Rule 3.502 Secondary Action by Shareholders

(A) Pleading. In an action brought by one or more shareholders in an incorporated or unincorporated association because the association has refused or failed to enforce rights which may properly be asserted by it, the complaint shall set forth under oath and with particularity the efforts of the plaintiff to secure from the managing directors or trustees the action the plaintiff desires and the reasons for the failure to obtain such action, or the reasons for not making such an effort.

(B) Security. At any stage of an action under this subrule the court may require such security and impose such terms as shall fairly and adequately protect the interests of the class or association in whose behalf the action is brought or defended.

(C) Notice.

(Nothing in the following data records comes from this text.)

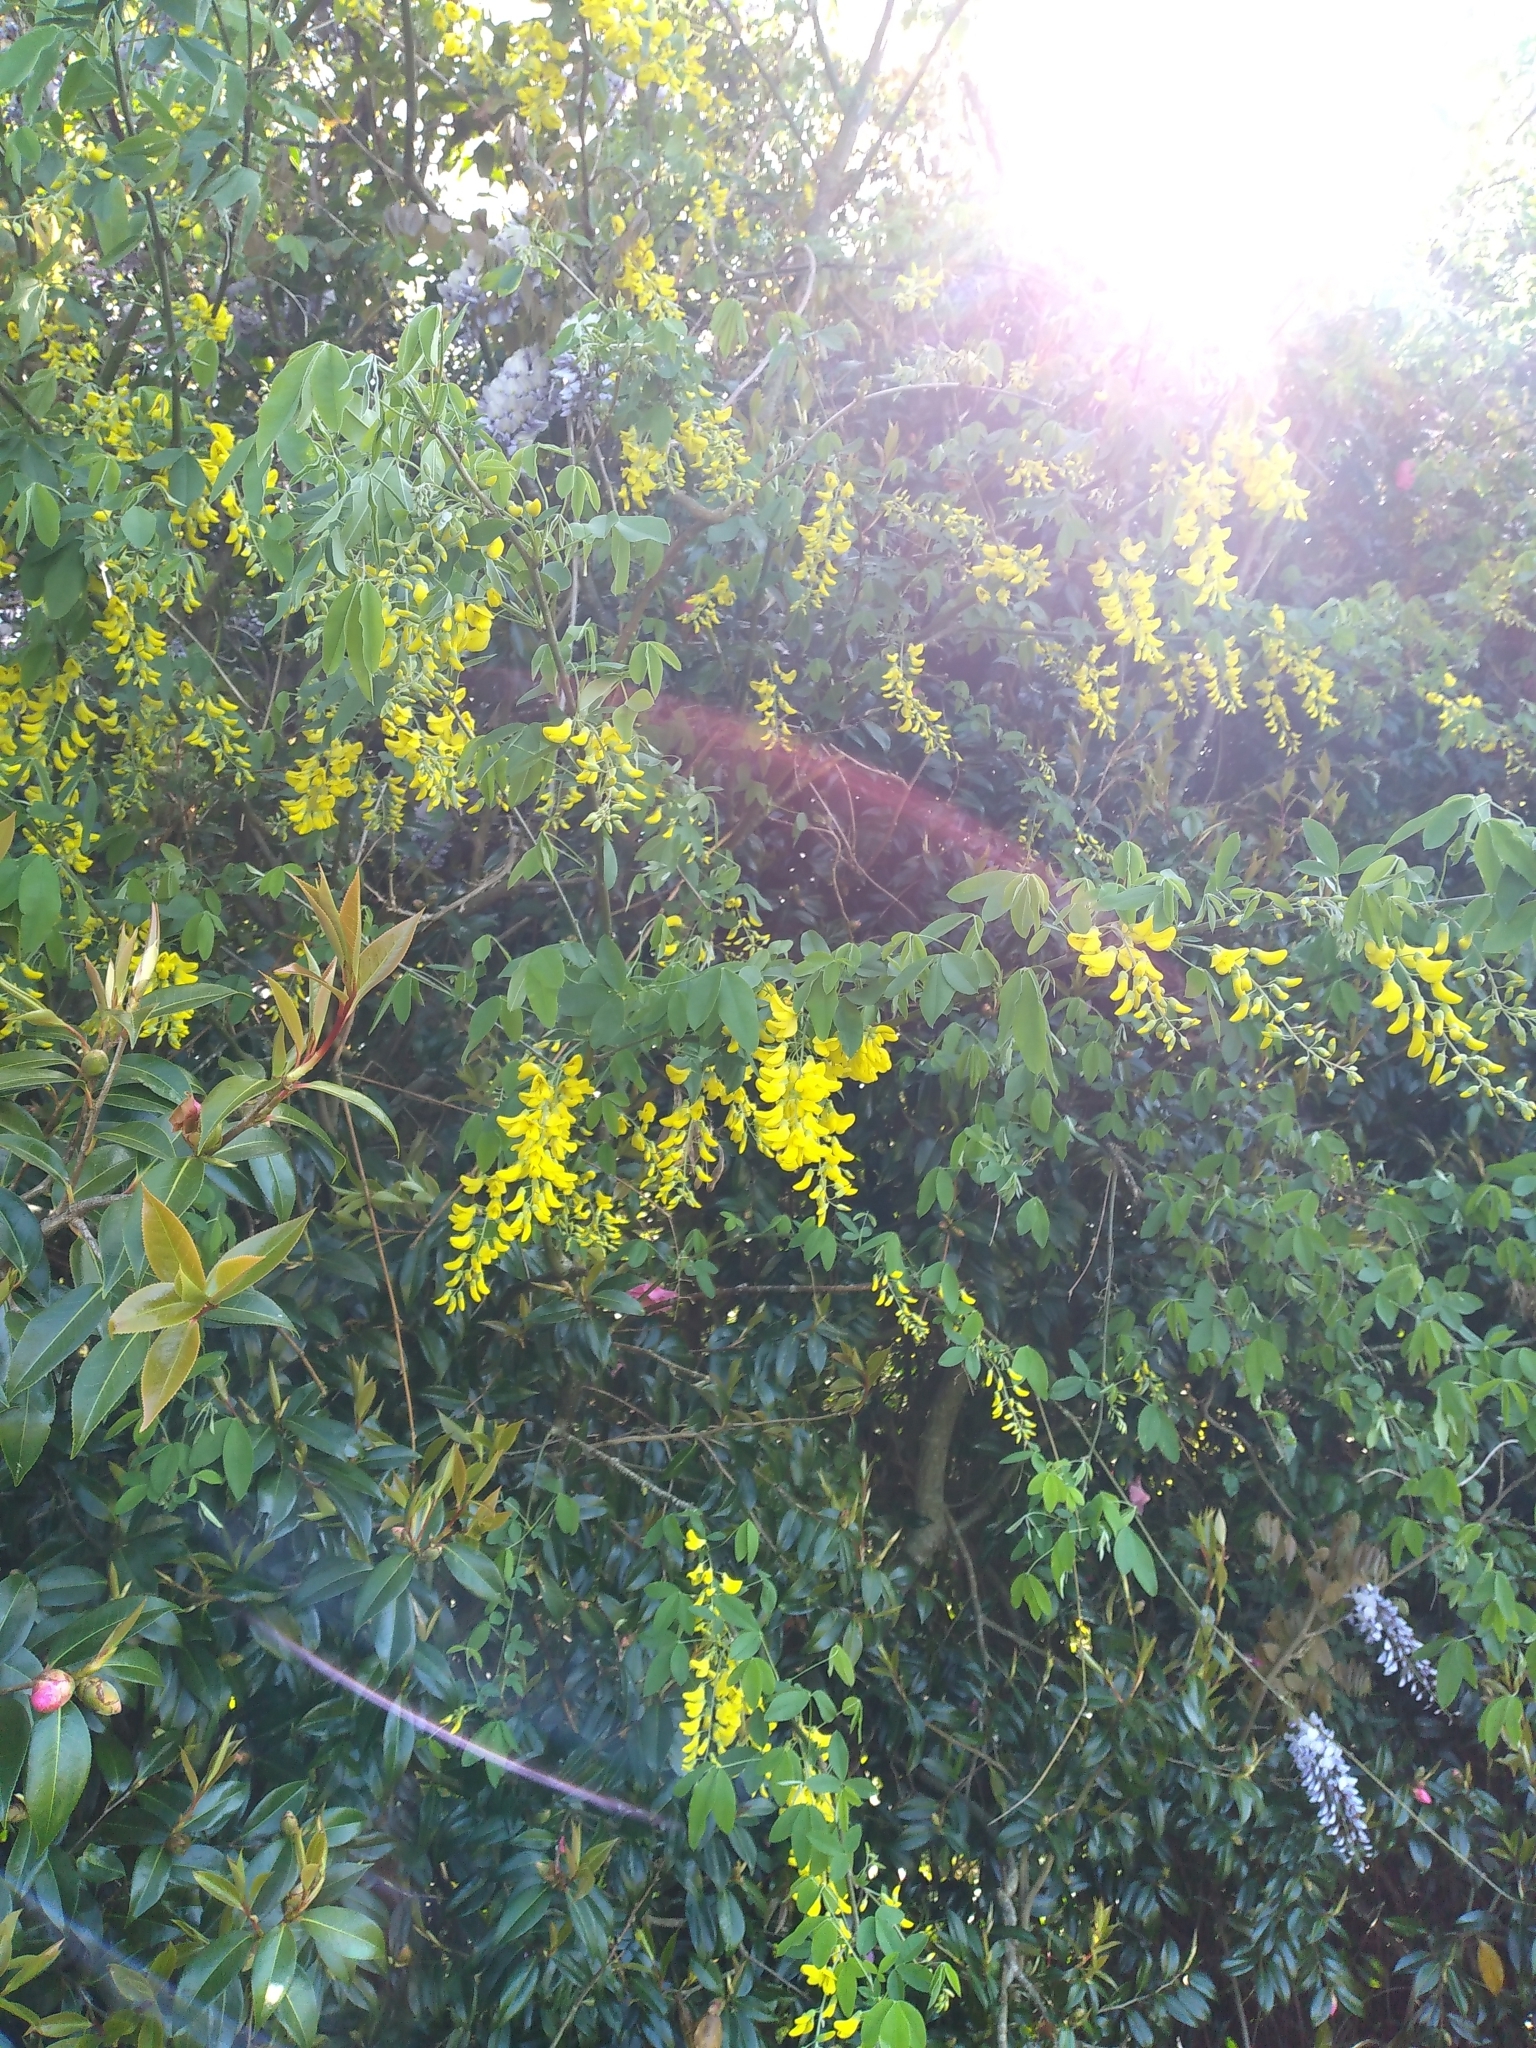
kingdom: Plantae
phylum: Tracheophyta
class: Magnoliopsida
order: Fabales
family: Fabaceae
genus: Laburnum
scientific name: Laburnum anagyroides
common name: Laburnum
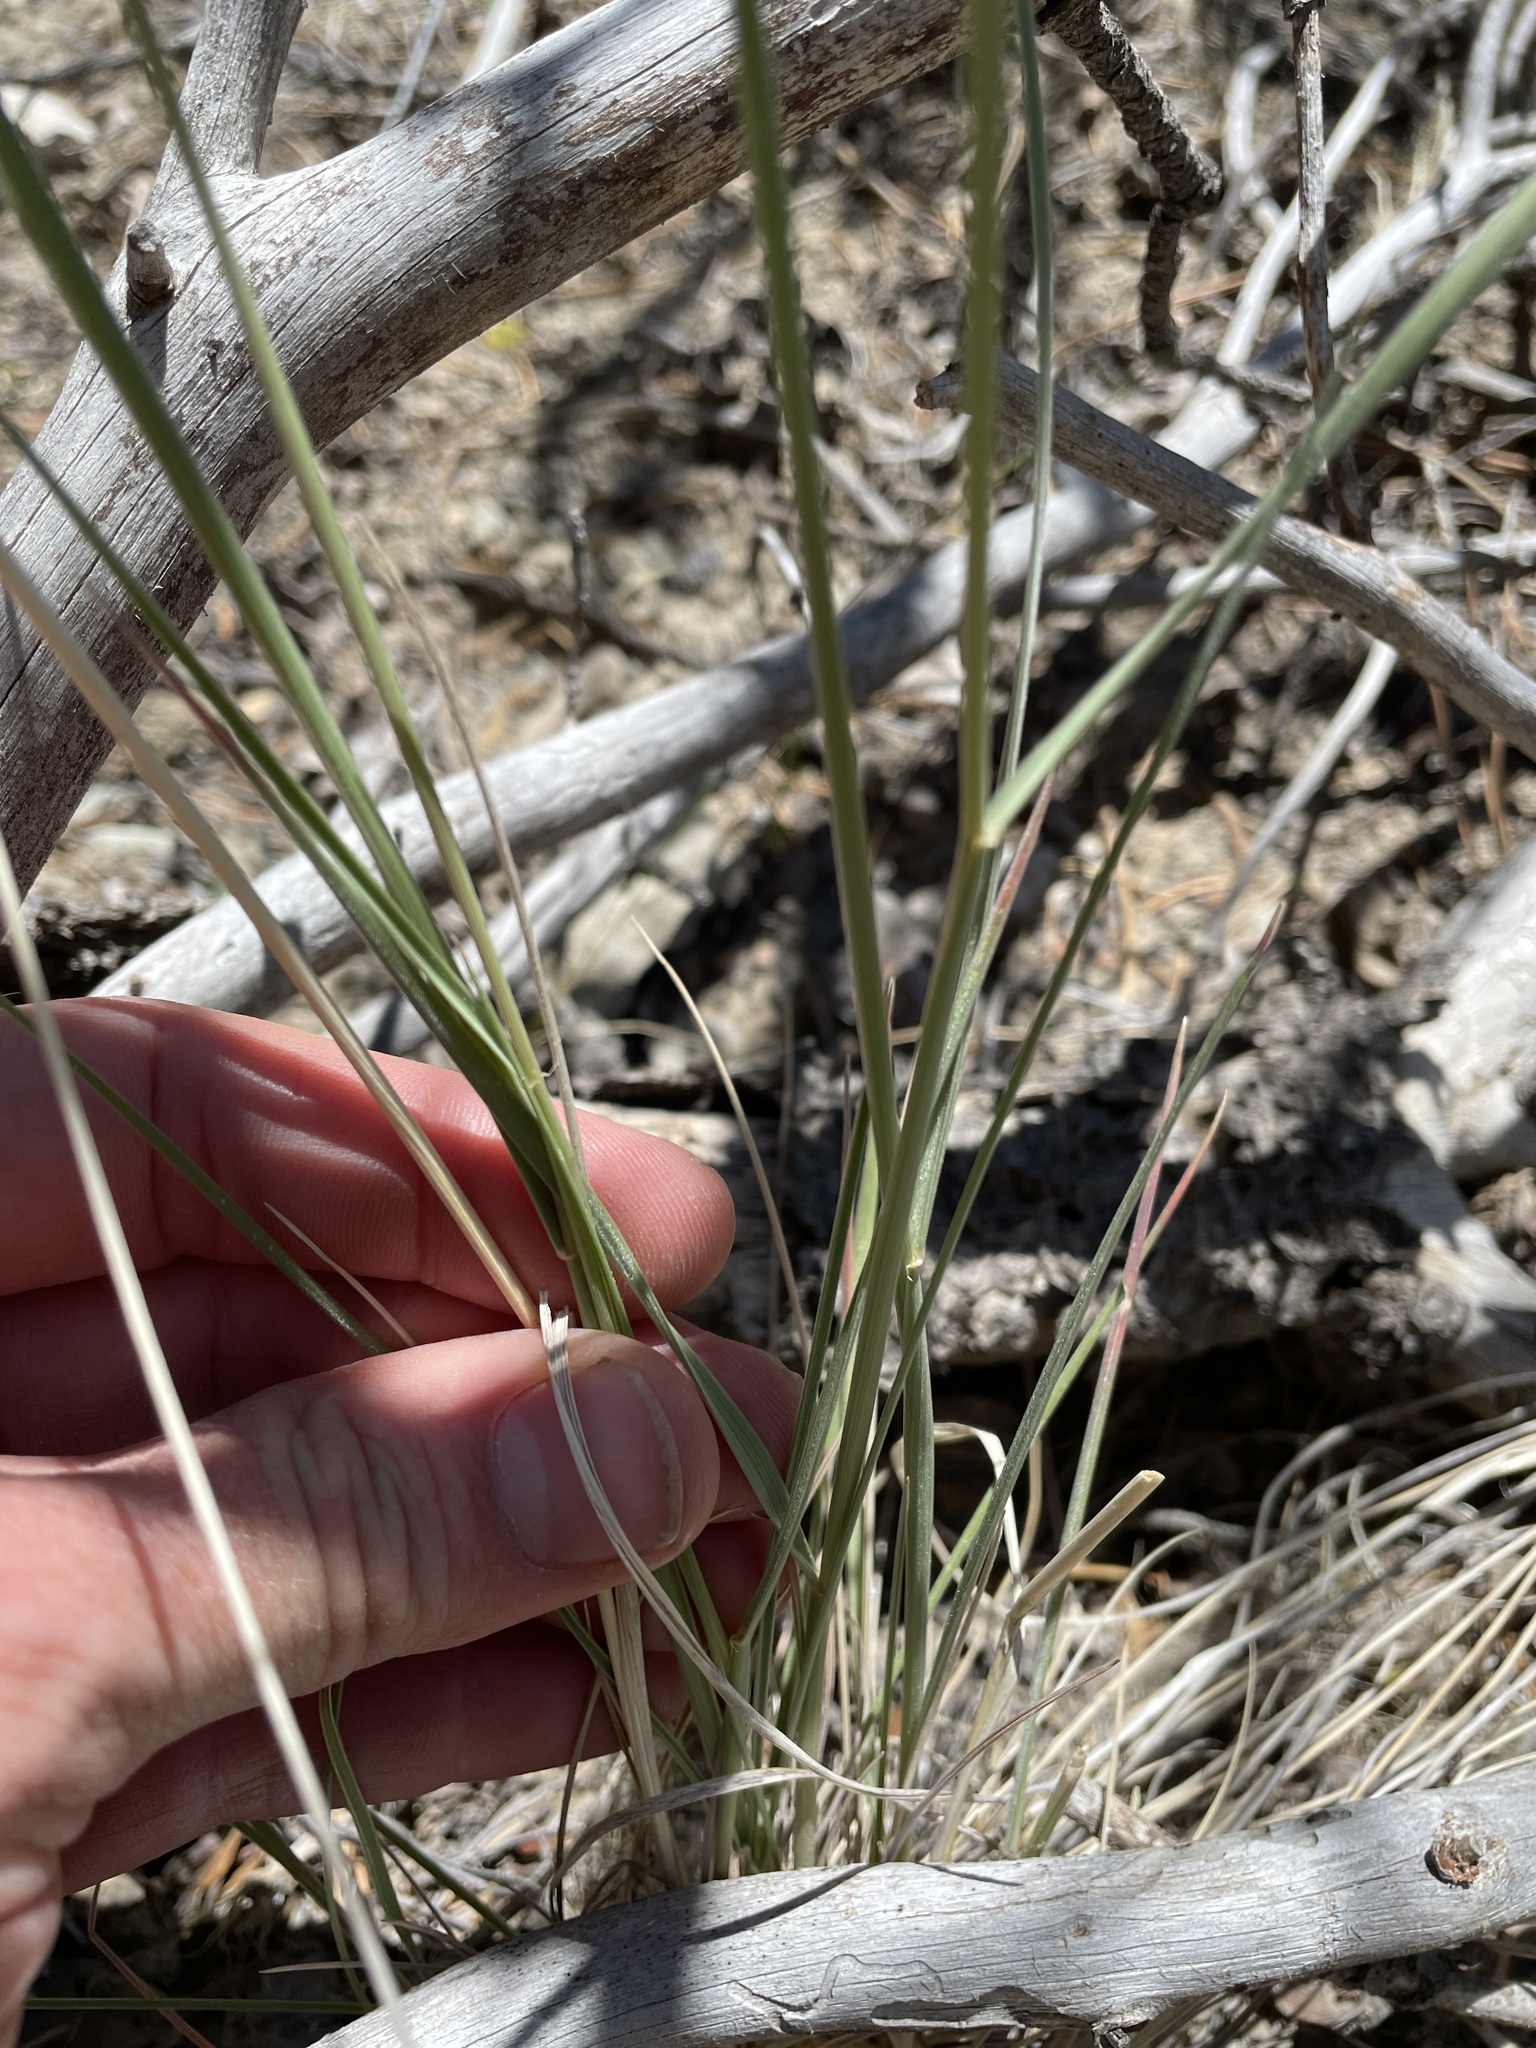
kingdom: Plantae
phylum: Tracheophyta
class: Liliopsida
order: Poales
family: Poaceae
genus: Elymus
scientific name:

The court may order that notice be given, in the manner and to the persons it directs,

(1) of the right of absent persons to appear and present claims and defenses;

(2) of the pendency of the action;

(3) of a proposed settlement;

(4) of entry of judgment; or

(5) of any other proceedings in the action.

(D) Inadequate Representation. Whenever the representation appears to the court inadequate to protect the interests of absent persons who may be bound by the judgment, the court may at any time prior to judgment order an amendment of the pleadings to eliminate references to representation of absent persons, and the court shall enter judgment in such form as to affect only the parties to the action and those adequately represented.